**To do:** From the records below, extract only the lines running from the line with "Sustainable Pow" to the line with "Are you the website maintainer?", both lines included, reproducing them exactly.

Collected data

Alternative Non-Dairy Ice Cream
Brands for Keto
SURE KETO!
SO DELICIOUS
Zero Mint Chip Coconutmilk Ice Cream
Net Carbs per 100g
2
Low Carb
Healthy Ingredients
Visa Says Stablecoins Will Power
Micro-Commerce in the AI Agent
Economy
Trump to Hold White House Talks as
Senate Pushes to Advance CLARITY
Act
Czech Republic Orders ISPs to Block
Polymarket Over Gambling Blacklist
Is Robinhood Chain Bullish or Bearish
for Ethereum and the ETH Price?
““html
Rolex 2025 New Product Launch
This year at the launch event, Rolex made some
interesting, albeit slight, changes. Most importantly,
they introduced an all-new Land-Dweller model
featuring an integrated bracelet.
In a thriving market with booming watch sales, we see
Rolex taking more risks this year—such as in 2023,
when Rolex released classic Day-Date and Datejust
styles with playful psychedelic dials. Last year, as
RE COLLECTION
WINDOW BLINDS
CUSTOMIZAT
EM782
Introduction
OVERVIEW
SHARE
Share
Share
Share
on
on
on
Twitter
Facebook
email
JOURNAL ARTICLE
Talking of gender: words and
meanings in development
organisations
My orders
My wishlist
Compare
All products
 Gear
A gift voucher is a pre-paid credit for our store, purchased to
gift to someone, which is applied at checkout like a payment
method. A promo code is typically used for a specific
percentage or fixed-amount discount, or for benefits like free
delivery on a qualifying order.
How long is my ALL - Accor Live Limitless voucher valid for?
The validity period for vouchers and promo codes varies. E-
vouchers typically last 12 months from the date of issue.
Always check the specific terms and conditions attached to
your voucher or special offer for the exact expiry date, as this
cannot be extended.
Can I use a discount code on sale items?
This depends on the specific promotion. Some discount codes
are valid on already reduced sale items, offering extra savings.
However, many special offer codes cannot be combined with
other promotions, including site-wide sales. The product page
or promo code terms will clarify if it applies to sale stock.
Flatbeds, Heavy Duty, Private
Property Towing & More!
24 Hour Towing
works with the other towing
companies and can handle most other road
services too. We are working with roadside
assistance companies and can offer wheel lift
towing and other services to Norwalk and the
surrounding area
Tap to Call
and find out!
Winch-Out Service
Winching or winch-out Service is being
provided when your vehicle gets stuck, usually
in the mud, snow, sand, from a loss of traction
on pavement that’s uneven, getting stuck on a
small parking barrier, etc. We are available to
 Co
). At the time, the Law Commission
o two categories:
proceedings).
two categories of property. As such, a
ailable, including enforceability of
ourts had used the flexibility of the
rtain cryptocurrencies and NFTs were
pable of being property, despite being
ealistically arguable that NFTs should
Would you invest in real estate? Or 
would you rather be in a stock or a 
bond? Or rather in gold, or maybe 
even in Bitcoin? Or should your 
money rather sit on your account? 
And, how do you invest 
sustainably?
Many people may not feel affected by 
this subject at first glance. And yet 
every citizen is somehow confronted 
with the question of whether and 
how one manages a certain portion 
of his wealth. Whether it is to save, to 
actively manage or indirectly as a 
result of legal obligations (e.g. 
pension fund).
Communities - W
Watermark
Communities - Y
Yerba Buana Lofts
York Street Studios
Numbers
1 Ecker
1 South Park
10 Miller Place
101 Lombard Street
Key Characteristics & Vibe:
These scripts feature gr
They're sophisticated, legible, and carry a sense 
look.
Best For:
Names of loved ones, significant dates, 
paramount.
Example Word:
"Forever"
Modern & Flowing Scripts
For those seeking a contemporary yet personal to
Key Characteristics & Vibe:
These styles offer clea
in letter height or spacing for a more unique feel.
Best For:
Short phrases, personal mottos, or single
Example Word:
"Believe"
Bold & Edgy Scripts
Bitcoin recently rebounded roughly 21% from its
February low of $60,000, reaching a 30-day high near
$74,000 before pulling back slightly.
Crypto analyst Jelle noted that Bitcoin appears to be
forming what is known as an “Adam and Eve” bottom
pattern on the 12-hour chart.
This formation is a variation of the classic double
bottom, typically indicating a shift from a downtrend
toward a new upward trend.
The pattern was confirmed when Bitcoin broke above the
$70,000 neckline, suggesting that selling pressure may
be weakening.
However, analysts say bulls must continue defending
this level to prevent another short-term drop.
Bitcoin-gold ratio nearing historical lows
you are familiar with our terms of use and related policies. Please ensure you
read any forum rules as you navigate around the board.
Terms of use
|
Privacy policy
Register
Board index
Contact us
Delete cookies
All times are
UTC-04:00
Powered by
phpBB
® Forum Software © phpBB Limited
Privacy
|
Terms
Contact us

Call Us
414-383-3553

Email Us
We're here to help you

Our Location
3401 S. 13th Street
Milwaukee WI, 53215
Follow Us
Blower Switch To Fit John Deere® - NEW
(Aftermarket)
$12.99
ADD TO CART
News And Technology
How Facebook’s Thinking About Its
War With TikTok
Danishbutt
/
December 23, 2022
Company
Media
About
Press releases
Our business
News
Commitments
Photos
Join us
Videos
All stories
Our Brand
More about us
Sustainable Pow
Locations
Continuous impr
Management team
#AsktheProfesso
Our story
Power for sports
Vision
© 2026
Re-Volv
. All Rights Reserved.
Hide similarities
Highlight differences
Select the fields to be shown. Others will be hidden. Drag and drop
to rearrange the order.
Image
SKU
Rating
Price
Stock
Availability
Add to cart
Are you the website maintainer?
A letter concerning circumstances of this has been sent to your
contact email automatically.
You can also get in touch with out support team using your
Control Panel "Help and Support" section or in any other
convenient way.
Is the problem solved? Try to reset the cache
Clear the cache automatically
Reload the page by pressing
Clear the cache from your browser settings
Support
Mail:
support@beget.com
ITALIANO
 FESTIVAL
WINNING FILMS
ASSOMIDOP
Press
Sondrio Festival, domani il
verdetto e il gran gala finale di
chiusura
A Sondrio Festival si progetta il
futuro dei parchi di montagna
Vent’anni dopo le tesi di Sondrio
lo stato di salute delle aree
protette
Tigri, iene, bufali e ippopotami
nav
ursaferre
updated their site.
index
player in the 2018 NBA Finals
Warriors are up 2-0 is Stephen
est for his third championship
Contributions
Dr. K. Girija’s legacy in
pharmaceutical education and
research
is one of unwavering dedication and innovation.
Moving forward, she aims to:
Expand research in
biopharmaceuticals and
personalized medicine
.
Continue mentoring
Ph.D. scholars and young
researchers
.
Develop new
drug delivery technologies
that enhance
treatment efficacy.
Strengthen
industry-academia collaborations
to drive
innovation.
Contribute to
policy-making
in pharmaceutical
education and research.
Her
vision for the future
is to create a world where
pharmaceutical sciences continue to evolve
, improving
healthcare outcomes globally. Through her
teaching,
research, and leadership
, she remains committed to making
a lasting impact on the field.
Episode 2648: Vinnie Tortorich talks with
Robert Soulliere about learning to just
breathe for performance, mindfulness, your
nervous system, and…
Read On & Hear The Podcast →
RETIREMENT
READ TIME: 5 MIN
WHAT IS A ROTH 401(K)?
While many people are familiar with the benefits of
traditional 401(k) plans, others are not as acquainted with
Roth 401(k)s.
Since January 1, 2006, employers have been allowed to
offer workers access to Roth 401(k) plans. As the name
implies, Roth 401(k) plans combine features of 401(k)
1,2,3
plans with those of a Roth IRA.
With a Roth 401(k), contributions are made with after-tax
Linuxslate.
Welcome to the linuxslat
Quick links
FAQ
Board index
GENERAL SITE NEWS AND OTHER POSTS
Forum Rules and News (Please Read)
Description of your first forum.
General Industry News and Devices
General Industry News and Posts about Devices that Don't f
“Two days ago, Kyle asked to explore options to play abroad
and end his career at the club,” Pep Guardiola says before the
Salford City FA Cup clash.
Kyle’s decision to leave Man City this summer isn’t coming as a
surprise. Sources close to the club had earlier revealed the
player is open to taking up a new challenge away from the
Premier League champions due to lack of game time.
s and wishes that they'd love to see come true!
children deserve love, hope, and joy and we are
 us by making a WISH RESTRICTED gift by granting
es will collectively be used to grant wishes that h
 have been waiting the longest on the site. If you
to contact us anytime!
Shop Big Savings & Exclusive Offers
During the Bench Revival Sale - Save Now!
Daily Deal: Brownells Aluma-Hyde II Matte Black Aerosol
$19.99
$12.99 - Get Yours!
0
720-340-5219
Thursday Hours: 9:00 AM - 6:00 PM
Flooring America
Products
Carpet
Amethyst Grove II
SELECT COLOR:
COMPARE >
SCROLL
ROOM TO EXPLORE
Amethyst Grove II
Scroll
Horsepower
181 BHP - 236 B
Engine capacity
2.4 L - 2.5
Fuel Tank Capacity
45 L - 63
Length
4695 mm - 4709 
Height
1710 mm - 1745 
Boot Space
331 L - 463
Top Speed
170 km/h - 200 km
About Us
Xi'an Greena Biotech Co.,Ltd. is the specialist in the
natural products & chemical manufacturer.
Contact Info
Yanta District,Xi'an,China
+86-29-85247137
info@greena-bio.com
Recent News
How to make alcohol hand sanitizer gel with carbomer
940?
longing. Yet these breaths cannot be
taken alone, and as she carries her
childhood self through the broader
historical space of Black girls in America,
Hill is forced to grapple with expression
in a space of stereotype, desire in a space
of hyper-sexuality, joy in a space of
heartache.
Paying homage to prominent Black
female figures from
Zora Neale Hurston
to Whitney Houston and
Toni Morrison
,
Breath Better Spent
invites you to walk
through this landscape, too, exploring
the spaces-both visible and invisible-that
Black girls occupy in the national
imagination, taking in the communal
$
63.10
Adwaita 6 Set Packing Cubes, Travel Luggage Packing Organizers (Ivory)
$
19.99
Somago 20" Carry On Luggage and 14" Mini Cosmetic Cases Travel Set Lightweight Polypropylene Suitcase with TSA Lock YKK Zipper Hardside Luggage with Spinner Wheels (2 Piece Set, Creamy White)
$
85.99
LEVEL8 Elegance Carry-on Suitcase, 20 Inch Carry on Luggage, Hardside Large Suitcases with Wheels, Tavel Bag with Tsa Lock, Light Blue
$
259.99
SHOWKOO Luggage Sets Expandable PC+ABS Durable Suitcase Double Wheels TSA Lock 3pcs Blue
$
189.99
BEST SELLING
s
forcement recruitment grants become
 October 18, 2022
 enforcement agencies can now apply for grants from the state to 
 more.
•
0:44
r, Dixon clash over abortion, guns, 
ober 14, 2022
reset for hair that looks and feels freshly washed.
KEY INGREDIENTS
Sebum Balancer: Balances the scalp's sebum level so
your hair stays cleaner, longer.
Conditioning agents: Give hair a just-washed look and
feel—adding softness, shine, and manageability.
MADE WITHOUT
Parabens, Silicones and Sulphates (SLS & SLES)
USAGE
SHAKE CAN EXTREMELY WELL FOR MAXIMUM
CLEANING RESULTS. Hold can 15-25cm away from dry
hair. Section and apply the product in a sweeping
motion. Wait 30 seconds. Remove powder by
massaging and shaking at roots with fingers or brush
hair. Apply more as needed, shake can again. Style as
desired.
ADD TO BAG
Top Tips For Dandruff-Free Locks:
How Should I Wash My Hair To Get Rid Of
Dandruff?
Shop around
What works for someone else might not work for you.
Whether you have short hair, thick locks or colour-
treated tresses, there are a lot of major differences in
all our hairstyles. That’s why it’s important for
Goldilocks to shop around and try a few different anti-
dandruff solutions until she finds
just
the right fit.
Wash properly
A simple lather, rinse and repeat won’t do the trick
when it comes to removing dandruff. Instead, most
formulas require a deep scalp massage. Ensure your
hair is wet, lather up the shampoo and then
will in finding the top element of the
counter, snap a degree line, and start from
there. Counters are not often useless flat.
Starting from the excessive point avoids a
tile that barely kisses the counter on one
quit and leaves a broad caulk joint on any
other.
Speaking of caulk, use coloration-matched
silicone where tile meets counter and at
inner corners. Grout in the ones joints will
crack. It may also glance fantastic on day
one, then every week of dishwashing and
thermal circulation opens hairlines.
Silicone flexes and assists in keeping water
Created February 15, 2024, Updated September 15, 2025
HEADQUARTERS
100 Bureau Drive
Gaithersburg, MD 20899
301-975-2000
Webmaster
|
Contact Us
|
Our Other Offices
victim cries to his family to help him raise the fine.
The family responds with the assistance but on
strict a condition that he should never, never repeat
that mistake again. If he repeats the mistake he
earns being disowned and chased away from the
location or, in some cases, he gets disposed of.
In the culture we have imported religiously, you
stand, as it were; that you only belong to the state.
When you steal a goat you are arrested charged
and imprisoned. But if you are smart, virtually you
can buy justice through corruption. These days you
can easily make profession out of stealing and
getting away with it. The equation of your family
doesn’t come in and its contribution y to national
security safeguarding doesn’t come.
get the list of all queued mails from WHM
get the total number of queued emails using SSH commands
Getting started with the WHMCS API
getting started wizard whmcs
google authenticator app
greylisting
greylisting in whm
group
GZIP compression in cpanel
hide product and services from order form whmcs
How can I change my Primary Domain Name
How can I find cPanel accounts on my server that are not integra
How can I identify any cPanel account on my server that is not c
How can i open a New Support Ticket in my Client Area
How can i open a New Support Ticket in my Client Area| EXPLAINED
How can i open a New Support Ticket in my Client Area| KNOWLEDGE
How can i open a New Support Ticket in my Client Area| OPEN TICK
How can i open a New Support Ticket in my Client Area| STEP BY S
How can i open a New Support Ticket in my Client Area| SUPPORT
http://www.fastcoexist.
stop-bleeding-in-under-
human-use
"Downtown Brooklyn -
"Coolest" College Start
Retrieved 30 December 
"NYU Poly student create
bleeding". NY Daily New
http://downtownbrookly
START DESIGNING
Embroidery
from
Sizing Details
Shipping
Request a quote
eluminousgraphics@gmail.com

**Result:**
Sustainable Pow
Locations
Continuous impr
Management team
#AsktheProfesso
Our story
Power for sports
Vision
© 2026
Re-Volv
. All Rights Reserved.
Hide similarities
Highlight differences
Select the fields to be shown. Others will be hidden. Drag and drop
to rearrange the order.
Image
SKU
Rating
Price
Stock
Availability
Add to cart
Are you the website maintainer?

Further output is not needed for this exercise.